Fort Jefferson was a town on the Mississippi River, about one mile south of Wickliffe, Kentucky in southwestern Ballard County.  

In 1779, George Rogers Clark built a stronghold of the same name at the intersection of the Mississippi and Ohio Rivers in order to consolidate his forces and to control access to the Ohio.
The original fort was burned down by Chickasaw forces in 1781. The settlement was reestablished in 1858.  The town itself no longer exists. The site is now home of the Phoenix Paper mill.
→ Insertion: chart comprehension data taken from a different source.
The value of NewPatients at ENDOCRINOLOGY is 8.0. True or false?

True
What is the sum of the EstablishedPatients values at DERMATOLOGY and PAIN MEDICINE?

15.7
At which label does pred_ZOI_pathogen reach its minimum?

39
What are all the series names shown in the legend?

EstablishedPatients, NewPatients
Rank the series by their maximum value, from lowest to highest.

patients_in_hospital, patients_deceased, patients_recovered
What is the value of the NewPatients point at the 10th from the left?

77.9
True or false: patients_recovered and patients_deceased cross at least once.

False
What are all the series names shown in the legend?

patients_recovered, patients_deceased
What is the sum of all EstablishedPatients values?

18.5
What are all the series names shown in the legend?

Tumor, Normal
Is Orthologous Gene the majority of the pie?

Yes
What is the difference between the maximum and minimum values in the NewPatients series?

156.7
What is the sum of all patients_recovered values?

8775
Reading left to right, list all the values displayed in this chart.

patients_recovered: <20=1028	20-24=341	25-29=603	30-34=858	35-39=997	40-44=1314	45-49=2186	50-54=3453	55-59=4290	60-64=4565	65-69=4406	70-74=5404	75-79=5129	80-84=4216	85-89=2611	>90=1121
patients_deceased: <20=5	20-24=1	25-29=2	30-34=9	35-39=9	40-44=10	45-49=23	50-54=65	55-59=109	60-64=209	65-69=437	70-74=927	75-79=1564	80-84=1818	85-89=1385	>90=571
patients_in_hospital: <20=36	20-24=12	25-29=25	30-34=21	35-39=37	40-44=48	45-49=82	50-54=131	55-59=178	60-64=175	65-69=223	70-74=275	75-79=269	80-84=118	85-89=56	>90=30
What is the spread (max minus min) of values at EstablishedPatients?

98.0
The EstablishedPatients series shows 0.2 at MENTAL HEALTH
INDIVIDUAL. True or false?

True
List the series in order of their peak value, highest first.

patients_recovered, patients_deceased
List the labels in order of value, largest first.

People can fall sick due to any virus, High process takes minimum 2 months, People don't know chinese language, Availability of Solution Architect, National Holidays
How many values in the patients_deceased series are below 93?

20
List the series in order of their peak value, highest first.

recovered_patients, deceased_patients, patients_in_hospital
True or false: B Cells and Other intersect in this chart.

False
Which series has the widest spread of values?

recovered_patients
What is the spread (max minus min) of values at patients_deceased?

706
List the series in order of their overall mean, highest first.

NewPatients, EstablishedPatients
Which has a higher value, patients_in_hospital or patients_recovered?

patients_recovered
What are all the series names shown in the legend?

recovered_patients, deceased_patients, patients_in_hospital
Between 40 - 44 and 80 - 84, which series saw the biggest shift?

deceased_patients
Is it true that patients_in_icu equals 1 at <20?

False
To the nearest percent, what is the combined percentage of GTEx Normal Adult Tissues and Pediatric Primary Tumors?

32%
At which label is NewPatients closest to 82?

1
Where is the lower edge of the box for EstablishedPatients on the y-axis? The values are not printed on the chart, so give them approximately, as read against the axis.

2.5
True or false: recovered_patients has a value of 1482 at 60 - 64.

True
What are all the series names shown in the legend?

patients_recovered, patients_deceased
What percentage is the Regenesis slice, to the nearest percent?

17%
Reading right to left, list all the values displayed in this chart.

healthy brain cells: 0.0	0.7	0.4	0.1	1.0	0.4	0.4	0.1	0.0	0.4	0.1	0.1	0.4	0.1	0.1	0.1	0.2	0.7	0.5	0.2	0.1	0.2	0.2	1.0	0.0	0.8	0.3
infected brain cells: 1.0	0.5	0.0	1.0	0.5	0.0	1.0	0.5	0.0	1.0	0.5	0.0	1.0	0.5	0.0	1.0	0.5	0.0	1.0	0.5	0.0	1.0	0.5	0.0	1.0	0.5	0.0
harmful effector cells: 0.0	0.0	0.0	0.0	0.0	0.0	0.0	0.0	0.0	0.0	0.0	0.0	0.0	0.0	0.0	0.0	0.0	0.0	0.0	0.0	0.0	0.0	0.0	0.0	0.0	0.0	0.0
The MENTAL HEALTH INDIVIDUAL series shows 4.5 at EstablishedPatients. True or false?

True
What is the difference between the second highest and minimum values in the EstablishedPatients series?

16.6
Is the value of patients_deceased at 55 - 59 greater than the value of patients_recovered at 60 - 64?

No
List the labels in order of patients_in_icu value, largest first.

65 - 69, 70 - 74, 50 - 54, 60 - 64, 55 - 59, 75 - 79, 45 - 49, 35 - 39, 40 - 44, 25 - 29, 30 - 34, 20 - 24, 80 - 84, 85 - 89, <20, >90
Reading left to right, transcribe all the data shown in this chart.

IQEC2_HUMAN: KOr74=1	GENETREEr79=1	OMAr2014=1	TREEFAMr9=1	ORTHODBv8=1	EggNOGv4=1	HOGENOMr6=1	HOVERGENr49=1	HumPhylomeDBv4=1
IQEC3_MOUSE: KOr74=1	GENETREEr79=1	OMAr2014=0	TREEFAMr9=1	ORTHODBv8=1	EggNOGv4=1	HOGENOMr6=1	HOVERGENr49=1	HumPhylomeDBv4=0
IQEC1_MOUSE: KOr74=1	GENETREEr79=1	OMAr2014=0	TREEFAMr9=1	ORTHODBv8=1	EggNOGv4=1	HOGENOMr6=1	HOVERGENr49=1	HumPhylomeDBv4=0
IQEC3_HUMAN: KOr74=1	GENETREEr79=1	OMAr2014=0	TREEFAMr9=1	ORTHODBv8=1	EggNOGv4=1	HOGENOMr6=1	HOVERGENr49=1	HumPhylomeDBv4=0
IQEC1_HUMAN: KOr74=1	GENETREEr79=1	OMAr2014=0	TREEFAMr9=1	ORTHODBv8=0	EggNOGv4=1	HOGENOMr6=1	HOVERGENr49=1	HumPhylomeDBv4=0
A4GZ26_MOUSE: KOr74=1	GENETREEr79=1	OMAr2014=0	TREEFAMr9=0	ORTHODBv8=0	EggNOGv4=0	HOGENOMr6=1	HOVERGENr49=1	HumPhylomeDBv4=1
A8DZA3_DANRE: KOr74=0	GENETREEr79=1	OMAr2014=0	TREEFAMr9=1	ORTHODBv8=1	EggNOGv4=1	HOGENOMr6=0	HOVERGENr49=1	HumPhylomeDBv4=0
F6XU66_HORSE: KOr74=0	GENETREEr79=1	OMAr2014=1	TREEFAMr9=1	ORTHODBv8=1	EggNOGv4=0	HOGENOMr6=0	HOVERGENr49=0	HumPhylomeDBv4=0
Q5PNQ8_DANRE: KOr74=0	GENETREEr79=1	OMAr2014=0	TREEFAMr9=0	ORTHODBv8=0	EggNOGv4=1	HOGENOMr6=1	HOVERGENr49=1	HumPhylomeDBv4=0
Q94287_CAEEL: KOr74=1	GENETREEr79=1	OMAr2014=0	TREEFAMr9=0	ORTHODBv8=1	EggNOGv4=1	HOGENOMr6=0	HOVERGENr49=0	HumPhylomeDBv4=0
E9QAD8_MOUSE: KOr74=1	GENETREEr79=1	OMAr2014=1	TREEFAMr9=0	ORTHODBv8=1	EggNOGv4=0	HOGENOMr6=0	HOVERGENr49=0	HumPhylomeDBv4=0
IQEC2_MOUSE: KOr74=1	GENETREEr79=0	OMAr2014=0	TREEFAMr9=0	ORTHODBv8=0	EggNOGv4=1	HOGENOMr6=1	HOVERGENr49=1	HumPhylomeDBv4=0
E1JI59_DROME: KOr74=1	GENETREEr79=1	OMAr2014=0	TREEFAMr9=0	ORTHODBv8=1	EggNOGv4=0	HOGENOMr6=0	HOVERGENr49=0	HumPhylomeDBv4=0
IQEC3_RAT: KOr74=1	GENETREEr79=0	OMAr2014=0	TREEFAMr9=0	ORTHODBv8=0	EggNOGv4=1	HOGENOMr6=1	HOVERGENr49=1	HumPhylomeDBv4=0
Planning of Fort Jefferson
The initial proposal for a fortification on the mouth of the Ohio was made by Virginia governor Patrick Henry in 1777, in a letter to the Spanish governor of Louisiana, Bernardo de Galvez. He proposed a fortification to protect trade and supplies between Virginia and Spanish Louisiana from British interference. Henry would also propose this idea to George Rogers Clark, who saw it as a fortification for frontier protection and conquest of British Indian allies. Clark would later press Henry's successor, Thomas Jefferson, on the importance of a fort along both rivers, to control commerce and stop British supplies. In January of 1780, Jefferson formally approved the fort with the formal stipulation that the land must be purchased from the Chickasaws, whom he erroneously identified as Cherokees. Jefferson would also write to Joseph Martin that "the ground at the mouth of the Ohio on the south side belonging to the Cherokee, we would not meddle in without their leave". George Rogers Clark would go on to ignore this provision, as he would not buy the land from the Chickasaws or gain their consent to build the fortifications. Many historians point to Clark's disregard of the Chickasaw as the point at which the fortification and settlement project was doomed to failure.

Aftermath
In 1782, four Chickasaw chiefs sent a letter to American military post commanders in the west to open peace negotiations, stating "What damage was done by reason you settled a fort in our hunting ground without our leave and at that place you suffered most from us". The Chickasaw would eventually sign a peace treaty with the Spanish (representing the American alliance) that respected Chickasaw territorial integrity, but kept them at war with the Kickapoo.